Example Inference API (model & code ), pls

Hello. I am an absolute beginner, and getting started with HF / Inference API. etc.
I am trying to connect to some model and ask basic question. I have created a read access token, and am using following code to connect to gpt2. But I am getting a status code of response to 404 error.

API_TOKEN=“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”
MODEL = “openai-community/gpt2” #tried a few others as well
API_URL = f"https://api-inference.huggingface.co/models/{MODEL}"
headers = { “Authorization”: f"Bearer {API_TOKEN}"}
prompt = “Tell me about Paris.”
def query(payload):
response = requests.post(API_URL, headers=headers, json=payload)

Can someone pls help?

1 Like

Since gpt2 does not appear to be deployed at this time, I will explain using a deployed model. Samples for Python, JavaScript, and curl can be obtained in the following manner.

Deployed models (by HF Inference API)

Deployed models (by all Inference Provider)

Thanks John _/_. I am able to run chat thing.
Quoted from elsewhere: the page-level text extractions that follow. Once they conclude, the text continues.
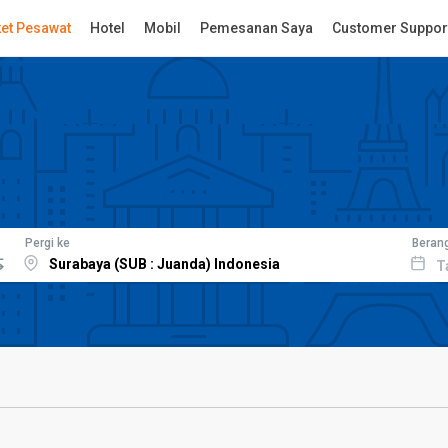
ket Pesawat
Hotel
Mobil
Pemesanan Saya
Customer Suppor
Pergi ke
Beran
T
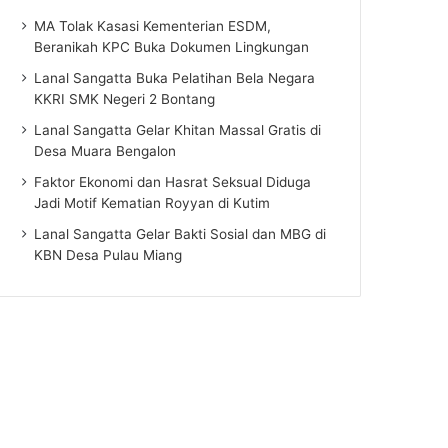
MA Tolak Kasasi Kementerian ESDM,
Beranikah KPC Buka Dokumen Lingkungan
Lanal Sangatta Buka Pelatihan Bela Negara
KKRI SMK Negeri 2 Bontang
Lanal Sangatta Gelar Khitan Massal Gratis di
Desa Muara Bengalon
Faktor Ekonomi dan Hasrat Seksual Diduga
Jadi Motif Kematian Royyan di Kutim
Lanal Sangatta Gelar Bakti Sosial dan MBG di
KBN Desa Pulau Miang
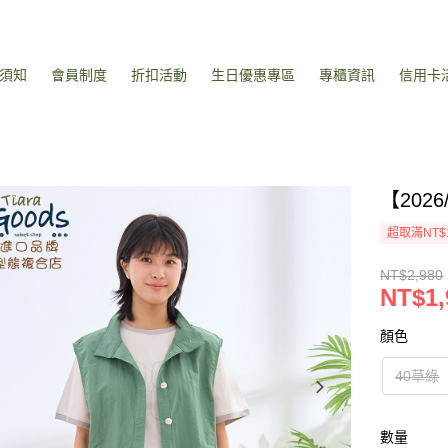
須知
會員制度
折扣活動
生日優惠專區
專櫃資訊
信用卡
【20
超取滿NT$
NT$2,980
NT$1,
顏色
40草綠
數量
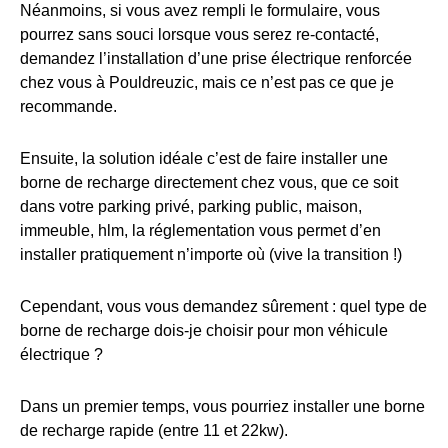
Néanmoins, si vous avez rempli le formulaire, vous
pourrez sans souci lorsque vous serez re-contacté,
demandez l’installation d’une prise électrique renforcée
chez vous à Pouldreuzic, mais ce n’est pas ce que je
recommande.
Ensuite, la solution idéale c’est de faire installer une
borne de recharge directement chez vous, que ce soit
dans votre parking privé, parking public, maison,
immeuble, hlm, la réglementation vous permet d’en
installer pratiquement n’importe où (vive la transition !)
Cependant, vous vous demandez sûrement : quel type de
borne de recharge dois-je choisir pour mon véhicule
électrique ?
Dans un premier temps, vous pourriez installer une borne
de recharge rapide (entre 11 et 22kw).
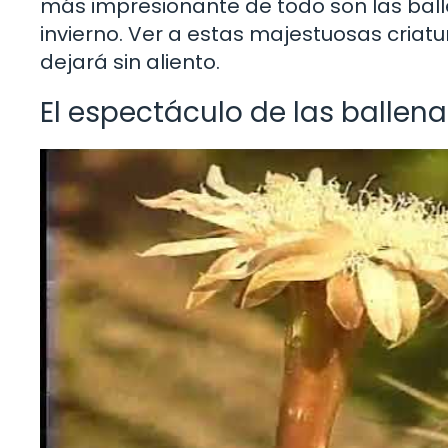
más impresionante de todo son las bal
invierno. Ver a estas majestuosas criatu
dejará sin aliento.
El espectáculo de las ballena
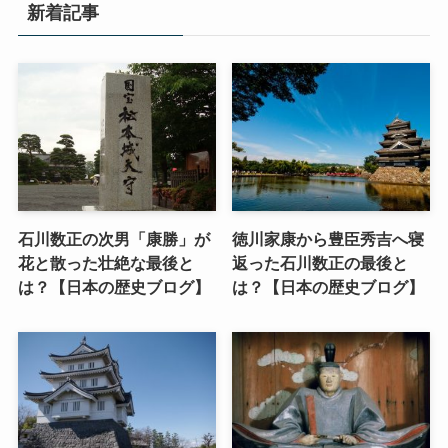
新着記事
石川数正の次男「康勝」が
徳川家康から豊臣秀吉へ寝
花と散った壮絶な最後と
返った石川数正の最後と
は？【日本の歴史ブログ】
は？【日本の歴史ブログ】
Once I click Deploy, how does one know if it’s actually deployed? Is there a status such as ‘deployed’?
Is it possible to ‘undeploy’ ?

Underneath ‘deploy’ is a graph of number of downloads. Is it the number deployed or the model actually downloaded?

1 Like

Oh. Now that you mention it, that explanation is confusing.:sweat_smile:
The deployment status and the Deploy button above are not related.

The Deploy button is just a sample of how users can deploy the model or assist with deploying it to the necessary sites.

The deployment status indicates whether the model is currently deployed in the Inference Provider. It may change if Hugging Face staff deploy it or in response to Ask for provider support, but it doesn’t change often. Probably.

Thx again.
When I get ‘you have exceeded monthly limits …’. Is this msg coming from HF or from inference providers?
Also, how to find if a free tier is available from an inference provider, if this question makes sense.

1 Like

When I get ‘you have exceeded monthly limits …’. Is this msg coming from HF or from inference providers?

from HF. I think Inference Provider is a mechanism where HF collects requests and manages billing.

Also, how to find if a free tier is available from an inference provider, if this question makes sense.

It’s like this. With a free account, it’s equivalent to $0.1 per month.